** Records follows **
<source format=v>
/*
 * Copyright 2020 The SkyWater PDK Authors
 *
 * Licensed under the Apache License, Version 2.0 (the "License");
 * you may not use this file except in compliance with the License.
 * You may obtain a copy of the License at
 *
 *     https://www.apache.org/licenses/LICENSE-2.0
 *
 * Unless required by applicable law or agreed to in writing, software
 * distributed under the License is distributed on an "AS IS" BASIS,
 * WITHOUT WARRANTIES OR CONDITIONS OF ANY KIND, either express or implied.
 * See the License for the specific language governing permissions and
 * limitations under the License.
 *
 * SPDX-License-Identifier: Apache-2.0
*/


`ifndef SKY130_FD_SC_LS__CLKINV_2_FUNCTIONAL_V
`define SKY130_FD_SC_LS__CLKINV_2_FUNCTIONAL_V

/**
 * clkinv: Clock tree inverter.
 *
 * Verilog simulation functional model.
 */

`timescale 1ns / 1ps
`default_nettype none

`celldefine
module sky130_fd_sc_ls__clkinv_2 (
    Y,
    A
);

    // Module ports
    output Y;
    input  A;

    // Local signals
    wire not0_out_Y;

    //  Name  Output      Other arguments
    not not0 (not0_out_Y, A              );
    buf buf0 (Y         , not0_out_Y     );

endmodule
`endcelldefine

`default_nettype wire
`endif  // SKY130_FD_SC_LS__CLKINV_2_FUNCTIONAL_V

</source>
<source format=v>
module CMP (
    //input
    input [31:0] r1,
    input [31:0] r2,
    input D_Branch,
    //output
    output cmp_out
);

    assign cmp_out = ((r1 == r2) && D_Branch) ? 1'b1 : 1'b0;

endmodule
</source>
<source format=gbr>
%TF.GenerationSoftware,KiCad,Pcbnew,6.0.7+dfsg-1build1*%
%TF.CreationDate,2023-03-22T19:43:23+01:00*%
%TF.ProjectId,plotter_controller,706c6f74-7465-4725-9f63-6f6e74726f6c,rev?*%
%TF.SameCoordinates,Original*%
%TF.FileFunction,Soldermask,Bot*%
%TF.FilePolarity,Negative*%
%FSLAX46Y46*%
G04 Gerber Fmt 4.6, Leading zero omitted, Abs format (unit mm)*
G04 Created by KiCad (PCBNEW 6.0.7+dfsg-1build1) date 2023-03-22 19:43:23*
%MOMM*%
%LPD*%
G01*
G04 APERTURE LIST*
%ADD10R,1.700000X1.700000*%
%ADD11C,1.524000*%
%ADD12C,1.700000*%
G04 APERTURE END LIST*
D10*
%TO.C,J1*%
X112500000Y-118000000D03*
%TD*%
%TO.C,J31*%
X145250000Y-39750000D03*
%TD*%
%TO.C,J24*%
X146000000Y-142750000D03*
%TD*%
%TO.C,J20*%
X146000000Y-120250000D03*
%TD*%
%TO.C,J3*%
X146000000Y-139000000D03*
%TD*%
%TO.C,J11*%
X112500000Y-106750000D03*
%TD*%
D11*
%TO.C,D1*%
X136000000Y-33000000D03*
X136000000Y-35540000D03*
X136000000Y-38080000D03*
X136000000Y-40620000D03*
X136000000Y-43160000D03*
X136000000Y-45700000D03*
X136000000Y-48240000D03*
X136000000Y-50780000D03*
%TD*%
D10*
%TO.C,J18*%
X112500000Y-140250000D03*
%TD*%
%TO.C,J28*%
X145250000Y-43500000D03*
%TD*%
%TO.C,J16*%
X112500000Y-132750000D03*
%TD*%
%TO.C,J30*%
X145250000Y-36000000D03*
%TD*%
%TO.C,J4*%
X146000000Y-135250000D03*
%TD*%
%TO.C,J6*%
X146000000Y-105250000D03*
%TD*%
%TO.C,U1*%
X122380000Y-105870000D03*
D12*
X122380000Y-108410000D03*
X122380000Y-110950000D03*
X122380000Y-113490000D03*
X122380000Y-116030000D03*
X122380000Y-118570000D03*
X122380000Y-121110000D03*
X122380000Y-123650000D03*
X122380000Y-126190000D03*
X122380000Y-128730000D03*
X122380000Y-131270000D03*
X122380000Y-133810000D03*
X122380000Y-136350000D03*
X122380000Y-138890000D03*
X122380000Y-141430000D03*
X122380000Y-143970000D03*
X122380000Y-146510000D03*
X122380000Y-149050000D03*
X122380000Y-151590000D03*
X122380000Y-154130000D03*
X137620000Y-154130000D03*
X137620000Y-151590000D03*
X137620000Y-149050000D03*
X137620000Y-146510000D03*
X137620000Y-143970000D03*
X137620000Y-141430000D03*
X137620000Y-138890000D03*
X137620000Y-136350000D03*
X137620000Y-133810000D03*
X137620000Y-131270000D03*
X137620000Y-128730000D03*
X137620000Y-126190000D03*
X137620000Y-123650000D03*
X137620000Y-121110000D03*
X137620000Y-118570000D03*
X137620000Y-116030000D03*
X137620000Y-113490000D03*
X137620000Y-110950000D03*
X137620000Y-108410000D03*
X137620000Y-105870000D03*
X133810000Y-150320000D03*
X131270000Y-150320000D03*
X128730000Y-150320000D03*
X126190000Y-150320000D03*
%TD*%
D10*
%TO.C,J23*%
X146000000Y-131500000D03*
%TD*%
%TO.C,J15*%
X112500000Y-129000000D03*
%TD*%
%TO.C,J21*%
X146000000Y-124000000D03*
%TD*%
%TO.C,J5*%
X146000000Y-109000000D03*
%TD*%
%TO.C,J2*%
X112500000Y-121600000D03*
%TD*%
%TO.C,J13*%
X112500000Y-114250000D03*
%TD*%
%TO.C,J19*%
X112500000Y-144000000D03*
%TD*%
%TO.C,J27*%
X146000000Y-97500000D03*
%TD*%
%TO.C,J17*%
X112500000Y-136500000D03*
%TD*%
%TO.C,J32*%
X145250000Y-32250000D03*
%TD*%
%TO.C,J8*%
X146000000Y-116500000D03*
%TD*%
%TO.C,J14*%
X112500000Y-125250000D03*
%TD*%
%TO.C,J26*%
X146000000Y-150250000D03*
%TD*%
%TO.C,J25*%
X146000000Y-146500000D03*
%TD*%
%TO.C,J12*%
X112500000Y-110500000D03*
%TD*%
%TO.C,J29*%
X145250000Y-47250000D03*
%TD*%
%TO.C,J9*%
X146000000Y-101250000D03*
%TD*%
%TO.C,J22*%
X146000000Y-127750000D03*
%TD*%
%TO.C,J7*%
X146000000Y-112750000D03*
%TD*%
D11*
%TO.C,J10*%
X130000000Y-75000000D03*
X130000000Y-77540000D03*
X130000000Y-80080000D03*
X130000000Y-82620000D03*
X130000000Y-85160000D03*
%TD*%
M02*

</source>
** End of Records **
** Records follows **
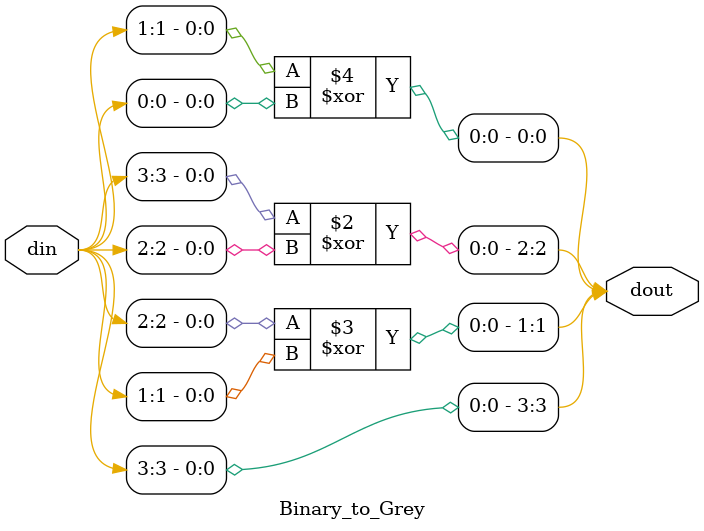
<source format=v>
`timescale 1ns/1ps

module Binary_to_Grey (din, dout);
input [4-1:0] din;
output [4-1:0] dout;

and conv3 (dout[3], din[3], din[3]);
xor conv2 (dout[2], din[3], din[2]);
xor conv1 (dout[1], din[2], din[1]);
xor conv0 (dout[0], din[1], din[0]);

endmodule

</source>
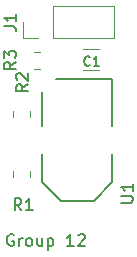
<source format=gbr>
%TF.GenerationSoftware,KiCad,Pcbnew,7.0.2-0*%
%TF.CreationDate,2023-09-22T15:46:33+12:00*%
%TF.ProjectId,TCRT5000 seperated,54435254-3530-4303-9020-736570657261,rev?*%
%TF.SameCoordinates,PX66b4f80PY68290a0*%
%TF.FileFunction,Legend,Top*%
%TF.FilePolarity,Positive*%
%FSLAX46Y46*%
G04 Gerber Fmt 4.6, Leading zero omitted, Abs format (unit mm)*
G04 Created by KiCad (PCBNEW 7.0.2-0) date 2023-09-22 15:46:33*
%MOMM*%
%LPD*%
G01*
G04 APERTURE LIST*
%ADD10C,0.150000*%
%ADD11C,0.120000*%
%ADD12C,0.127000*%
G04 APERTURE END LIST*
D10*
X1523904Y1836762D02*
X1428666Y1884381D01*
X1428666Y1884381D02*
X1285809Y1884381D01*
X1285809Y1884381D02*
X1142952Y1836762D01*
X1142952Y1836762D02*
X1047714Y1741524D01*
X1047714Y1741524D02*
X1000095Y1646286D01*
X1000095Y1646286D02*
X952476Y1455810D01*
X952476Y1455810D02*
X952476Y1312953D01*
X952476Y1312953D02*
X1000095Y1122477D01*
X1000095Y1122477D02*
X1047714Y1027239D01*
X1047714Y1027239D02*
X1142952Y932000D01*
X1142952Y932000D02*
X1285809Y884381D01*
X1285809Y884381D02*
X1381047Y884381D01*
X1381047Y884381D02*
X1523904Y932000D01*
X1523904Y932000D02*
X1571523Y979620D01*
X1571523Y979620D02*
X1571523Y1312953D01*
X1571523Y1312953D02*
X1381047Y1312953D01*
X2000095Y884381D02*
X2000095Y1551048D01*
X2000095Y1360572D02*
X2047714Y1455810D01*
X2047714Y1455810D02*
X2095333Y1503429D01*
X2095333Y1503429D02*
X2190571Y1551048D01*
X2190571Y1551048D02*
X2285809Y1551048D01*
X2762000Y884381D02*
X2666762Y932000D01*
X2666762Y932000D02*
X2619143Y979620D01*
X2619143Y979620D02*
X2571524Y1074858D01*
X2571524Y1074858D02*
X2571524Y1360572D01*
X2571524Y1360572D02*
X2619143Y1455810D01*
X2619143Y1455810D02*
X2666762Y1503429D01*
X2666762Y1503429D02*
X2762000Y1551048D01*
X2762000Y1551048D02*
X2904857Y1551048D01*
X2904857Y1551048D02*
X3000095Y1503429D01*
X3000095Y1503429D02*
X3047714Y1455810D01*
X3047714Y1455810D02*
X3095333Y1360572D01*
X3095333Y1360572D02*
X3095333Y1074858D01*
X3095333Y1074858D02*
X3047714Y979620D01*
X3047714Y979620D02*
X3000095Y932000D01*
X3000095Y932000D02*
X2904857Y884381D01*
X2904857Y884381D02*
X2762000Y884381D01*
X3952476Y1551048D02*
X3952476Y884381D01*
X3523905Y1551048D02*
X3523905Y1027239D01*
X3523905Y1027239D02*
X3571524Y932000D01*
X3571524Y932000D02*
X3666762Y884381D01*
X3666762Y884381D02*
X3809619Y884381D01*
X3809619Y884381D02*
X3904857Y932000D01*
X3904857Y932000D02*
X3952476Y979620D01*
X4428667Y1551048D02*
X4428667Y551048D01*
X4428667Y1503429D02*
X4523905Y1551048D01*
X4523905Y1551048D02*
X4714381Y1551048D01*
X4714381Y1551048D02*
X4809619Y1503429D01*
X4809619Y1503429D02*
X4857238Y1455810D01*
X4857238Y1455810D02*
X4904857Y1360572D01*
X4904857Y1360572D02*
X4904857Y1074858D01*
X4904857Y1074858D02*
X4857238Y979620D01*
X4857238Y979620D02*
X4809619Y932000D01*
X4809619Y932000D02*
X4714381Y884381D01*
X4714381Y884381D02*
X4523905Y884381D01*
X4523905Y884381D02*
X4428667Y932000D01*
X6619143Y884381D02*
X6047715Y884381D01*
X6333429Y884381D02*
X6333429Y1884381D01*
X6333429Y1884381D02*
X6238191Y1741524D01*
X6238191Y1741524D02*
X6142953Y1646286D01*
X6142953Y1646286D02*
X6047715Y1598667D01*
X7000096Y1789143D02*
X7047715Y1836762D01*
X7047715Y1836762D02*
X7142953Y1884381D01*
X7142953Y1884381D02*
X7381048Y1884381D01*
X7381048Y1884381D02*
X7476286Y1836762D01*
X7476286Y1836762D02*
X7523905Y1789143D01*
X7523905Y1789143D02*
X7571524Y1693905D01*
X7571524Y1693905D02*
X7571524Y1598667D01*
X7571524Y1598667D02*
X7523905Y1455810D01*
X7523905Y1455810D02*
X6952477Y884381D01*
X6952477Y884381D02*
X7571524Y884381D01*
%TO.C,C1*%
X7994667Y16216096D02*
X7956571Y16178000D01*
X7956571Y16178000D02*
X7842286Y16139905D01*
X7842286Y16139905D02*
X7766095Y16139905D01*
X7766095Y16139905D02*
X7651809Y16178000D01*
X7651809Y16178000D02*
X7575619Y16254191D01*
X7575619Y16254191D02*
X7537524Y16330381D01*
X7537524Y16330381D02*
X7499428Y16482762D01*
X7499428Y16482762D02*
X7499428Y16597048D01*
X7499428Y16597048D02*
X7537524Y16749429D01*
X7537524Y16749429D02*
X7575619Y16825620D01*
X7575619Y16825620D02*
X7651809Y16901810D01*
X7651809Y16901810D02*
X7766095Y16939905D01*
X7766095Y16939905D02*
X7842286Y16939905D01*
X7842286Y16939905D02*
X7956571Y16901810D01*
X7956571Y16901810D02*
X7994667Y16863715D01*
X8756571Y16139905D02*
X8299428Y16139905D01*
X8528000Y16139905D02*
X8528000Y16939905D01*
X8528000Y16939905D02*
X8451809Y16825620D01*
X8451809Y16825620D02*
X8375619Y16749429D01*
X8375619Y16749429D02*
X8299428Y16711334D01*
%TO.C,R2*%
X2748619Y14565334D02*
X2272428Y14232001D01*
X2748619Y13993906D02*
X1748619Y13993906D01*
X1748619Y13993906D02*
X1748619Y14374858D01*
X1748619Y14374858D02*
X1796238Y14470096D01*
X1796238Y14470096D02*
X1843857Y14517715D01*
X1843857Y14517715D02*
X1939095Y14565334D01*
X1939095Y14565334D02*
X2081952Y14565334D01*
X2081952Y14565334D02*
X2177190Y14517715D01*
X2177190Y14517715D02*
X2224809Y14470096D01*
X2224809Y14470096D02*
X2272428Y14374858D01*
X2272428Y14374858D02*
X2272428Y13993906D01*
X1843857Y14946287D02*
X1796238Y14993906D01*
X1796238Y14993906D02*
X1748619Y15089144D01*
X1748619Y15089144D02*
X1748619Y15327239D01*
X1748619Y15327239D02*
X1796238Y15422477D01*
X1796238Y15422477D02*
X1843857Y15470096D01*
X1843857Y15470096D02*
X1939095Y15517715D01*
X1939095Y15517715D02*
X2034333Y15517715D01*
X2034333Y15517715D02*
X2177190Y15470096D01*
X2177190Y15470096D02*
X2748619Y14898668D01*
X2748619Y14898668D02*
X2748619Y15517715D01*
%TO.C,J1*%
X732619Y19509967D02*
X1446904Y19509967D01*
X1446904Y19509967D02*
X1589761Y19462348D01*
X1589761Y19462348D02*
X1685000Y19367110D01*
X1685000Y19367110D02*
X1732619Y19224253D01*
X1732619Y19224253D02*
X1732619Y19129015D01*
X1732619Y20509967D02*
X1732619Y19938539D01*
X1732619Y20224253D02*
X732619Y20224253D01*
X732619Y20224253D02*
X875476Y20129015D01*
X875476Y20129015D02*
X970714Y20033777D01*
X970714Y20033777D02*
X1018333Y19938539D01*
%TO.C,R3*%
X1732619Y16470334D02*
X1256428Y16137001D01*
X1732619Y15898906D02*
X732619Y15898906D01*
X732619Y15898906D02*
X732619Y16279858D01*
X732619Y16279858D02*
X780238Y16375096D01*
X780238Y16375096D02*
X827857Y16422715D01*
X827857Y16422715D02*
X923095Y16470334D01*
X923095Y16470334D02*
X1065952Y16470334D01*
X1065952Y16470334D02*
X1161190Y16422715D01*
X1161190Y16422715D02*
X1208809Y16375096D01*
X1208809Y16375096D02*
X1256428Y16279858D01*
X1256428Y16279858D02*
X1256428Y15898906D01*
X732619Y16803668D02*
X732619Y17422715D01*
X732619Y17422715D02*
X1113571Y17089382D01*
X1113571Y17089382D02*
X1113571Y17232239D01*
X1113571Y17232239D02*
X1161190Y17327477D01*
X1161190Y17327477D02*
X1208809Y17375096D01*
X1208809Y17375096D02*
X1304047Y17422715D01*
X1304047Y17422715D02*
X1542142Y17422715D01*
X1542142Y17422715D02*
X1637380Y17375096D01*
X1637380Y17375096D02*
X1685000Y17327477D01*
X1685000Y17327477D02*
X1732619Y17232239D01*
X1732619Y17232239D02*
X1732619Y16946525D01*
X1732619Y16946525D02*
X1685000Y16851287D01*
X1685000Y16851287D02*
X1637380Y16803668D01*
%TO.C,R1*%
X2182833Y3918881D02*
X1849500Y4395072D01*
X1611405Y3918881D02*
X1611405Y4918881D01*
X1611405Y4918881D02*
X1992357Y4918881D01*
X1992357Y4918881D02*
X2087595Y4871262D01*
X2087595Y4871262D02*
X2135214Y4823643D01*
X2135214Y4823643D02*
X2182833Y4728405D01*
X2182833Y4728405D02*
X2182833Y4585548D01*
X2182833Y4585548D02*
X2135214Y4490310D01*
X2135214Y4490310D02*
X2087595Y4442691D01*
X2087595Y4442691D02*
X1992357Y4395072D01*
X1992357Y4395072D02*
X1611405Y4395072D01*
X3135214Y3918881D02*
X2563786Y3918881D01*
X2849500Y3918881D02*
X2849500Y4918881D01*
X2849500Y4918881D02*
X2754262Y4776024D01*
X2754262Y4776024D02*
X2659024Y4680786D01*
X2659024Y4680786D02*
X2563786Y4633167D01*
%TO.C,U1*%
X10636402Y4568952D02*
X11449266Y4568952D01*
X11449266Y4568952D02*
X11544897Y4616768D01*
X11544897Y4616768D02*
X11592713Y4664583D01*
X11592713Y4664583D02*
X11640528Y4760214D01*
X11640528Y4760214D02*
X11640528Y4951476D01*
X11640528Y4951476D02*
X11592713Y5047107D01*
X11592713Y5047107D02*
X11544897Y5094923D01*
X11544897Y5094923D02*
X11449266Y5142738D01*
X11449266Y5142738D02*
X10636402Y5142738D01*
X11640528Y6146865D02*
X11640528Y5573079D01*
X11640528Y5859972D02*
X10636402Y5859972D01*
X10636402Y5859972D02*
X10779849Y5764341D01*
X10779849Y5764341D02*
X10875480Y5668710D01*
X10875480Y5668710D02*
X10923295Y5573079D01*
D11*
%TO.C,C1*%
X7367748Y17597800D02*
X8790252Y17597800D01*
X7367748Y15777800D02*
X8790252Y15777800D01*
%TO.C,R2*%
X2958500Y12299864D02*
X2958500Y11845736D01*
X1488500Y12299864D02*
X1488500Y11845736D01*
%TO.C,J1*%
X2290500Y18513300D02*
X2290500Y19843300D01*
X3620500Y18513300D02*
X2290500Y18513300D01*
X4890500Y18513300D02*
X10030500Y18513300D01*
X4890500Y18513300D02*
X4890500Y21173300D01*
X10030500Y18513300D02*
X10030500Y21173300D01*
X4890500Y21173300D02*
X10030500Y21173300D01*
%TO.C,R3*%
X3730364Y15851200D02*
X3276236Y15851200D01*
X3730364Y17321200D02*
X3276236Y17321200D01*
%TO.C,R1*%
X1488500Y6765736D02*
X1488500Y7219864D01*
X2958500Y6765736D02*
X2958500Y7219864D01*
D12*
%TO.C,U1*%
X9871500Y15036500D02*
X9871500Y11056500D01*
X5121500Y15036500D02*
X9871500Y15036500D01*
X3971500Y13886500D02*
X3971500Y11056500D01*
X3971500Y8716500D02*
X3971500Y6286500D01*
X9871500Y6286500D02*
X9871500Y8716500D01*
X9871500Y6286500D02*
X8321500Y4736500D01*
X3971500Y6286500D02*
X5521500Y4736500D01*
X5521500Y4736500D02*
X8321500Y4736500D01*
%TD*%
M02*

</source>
** End of Records **
— Directions for this task —
Begin at the line that has "X2177190Y14517715D01*" in the entries above; stop after the line that has "X1685000Y19367110D01*". Transcribe exactly those lines and no others.

— Solution to the problem —
X2177190Y14517715D01*
X2177190Y14517715D02*
X2224809Y14470096D01*
X2224809Y14470096D02*
X2272428Y14374858D01*
X2272428Y14374858D02*
X2272428Y13993906D01*
X1843857Y14946287D02*
X1796238Y14993906D01*
X1796238Y14993906D02*
X1748619Y15089144D01*
X1748619Y15089144D02*
X1748619Y15327239D01*
X1748619Y15327239D02*
X1796238Y15422477D01*
X1796238Y15422477D02*
X1843857Y15470096D01*
X1843857Y15470096D02*
X1939095Y15517715D01*
X1939095Y15517715D02*
X2034333Y15517715D01*
X2034333Y15517715D02*
X2177190Y15470096D01*
X2177190Y15470096D02*
X2748619Y14898668D01*
X2748619Y14898668D02*
X2748619Y15517715D01*
%TO.C,J1*%
X732619Y19509967D02*
X1446904Y19509967D01*
X1446904Y19509967D02*
X1589761Y19462348D01*
X1589761Y19462348D02*
X1685000Y19367110D01*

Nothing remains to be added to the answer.